Slices of Life Documentary
This feature is indispensable for fans of the film. A great amount of detail has gone into bringing us plenty of facts and reminiscing about the shooting process. Christopher Adamson, Eileen Daly, Jonathan Coote and Kevin Howarth head up the actors contributions and Jake West and some of his crew go through the motions to provide an entertaining hour long piece.
Theatrical Trailer (1.31)
The original trailer for the film is something fresh indeed. It starts off by asking us if we're tired of the same old predictable films and promises to deliver something different, which as said already it does manage. Cue a selection of clips, mainly of Eileen Daly wearing rubber.
This menu is split into three pieces: Outtakes/Bloopers, Deleted/Alternate Scenes and CG Test Shots. Running for a little over 7-minutes the outtakes comprise of various onset gaffs, people forgetting their lines and makeup tests. These scenes are time coded. The deleted scenes run for just over 8-minutes and are not of much interest. Some are effects test shots and others are dialogue based scenes with unfinished sound. Lastly the CG test shots were a practice run, with West hoping to include them in the final film. Here we are presented with the theatrical trailer that includes some of those shots, which in all honesty don't make much more impact that they already have.
Cannes '97 Footage
This is a collection of pieces from Cannes '97 that include the film promo reel (10.55) which is introduced by composer, Richard Wells. The Cannes video diary (4.12) is brought to us by Jake West and Robert Mercer as they set out to promote their film.
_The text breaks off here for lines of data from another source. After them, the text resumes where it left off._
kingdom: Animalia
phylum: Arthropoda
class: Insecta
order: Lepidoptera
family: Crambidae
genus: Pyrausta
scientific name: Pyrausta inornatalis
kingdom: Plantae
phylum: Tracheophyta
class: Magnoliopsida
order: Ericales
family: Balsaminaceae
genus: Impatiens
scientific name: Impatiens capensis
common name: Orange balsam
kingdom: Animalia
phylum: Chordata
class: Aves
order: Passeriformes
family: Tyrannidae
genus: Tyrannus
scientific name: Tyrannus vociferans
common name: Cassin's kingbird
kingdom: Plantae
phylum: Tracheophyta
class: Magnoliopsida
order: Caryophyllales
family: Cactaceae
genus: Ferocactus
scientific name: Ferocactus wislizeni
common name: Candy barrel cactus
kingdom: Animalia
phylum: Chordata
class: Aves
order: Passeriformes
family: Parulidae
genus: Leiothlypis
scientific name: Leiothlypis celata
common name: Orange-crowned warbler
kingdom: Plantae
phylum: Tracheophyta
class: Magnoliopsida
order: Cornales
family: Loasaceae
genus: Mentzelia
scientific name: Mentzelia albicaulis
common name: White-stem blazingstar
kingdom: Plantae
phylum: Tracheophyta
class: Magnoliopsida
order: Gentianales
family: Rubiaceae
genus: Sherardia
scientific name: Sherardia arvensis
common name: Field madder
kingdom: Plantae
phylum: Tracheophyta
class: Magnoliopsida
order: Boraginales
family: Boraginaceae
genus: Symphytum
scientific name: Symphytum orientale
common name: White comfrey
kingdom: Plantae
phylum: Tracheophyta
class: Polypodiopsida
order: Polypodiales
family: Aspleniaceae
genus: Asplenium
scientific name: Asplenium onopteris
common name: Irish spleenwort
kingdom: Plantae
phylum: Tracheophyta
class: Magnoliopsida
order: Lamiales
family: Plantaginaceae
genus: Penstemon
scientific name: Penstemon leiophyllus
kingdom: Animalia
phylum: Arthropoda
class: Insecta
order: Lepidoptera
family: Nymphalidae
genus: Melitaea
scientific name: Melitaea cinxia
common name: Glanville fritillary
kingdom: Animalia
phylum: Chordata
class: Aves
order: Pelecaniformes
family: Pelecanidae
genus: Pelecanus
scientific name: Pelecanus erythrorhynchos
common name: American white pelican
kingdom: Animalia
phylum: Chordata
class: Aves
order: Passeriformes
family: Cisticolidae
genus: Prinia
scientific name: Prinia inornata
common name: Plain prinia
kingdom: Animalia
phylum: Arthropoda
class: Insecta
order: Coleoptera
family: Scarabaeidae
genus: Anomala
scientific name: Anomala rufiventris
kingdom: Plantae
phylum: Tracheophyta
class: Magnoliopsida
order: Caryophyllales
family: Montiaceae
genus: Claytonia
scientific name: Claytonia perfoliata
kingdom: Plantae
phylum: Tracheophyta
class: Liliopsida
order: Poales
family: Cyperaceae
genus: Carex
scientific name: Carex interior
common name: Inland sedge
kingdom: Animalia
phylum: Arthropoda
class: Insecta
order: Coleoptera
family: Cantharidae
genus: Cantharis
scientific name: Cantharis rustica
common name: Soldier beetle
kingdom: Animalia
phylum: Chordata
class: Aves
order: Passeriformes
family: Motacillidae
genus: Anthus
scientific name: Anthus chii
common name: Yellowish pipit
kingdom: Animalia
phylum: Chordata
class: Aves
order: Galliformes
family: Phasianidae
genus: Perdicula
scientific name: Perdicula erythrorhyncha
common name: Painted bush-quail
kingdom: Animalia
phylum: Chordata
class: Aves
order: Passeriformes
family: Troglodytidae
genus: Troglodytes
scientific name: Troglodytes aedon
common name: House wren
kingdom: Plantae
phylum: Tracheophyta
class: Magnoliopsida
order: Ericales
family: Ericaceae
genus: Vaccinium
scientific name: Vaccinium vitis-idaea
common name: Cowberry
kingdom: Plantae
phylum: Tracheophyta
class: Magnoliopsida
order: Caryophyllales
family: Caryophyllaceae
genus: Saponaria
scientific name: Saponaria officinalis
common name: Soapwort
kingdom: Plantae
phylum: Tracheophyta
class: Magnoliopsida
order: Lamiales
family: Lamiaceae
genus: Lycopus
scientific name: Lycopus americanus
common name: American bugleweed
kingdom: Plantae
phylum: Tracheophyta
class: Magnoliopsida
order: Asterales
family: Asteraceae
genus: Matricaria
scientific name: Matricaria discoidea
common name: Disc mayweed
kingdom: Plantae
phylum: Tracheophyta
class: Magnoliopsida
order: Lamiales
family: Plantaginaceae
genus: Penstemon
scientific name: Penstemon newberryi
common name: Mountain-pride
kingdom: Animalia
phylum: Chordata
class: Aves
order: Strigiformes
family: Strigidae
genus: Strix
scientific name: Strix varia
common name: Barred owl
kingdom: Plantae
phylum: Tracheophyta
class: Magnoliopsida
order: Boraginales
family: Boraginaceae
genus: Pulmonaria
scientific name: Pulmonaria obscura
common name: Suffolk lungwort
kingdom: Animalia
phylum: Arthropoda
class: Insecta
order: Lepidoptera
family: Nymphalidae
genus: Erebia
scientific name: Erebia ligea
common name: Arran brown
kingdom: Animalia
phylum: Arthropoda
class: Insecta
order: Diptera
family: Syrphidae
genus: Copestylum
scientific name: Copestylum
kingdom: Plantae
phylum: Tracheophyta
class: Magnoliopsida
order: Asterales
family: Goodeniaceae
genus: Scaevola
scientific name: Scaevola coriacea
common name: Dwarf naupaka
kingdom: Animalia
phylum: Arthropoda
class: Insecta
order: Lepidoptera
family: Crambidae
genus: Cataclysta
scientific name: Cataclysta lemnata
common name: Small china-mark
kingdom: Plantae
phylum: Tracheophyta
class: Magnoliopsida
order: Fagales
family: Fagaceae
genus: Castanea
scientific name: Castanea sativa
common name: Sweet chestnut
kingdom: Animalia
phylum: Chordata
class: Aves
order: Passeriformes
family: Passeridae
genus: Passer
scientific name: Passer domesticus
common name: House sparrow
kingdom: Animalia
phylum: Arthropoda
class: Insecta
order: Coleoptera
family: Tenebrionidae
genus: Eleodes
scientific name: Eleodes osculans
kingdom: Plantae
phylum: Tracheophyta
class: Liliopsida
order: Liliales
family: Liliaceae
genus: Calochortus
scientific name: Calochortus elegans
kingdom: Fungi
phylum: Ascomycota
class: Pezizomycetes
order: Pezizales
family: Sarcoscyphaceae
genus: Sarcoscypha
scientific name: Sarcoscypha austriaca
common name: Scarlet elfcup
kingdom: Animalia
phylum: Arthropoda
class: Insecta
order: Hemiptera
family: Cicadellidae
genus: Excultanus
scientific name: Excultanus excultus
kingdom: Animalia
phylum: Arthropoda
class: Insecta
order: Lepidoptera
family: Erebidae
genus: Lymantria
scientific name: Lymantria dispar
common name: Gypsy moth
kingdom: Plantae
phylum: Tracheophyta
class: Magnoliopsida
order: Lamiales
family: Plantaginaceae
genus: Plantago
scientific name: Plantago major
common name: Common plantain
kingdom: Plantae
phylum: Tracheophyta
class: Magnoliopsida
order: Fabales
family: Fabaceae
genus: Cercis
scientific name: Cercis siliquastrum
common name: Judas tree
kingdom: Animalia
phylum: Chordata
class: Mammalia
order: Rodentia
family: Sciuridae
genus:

Jake shows us the collection of postcards and booklets used for promotion and takes us on a very brief tour of the festival. Lastly is the Cannes '97 trailer.
Photo Gallery (10.08)
This is a really nice selection of photographs that cover promotional material, on set work, stills and generally people enjoying themselves on set. These can only be viewed as a whole 10-minute sequence, which plays out to atmospheric music with no option to skip.
Thanks to Jake West for pointing these out himself:
If you go to the 'Audio Set up' button on Disk 1 and press 'left' you'll get an easter egg slide show of unseen poster art concepts.
If you go to the "manga preview" button on disk 2 and press 'right' you'll access a hidden featurette called "The Evolution of the Dream Sequence"
If you load disc 2 onto your PC or Mac you'll find a PDF of the original script which you can then print or read. Also the "Rocks action Scene Storyboards are here but I still haven't managed to open them.
Manga Previews (33.12)
That’s right, 33-minutes of Manga trailers for just about every one of their anime releases. I’ve expressed my disliking for such a lengthy reel in the past but at the end of the day I don’t suppose you have to actually watch it.
In the end Razor Blade Smile just doesn't take itself too seriously. It's fun, trashy, and campy, has plenty of blood, slyly winks at us and delivers gothic lesbianism. It even goes so far as to offer a neat and surreal twist of which the acting is perhaps more surreal, but entertainment is the name of the game and the film certainly delivers enough in that respect.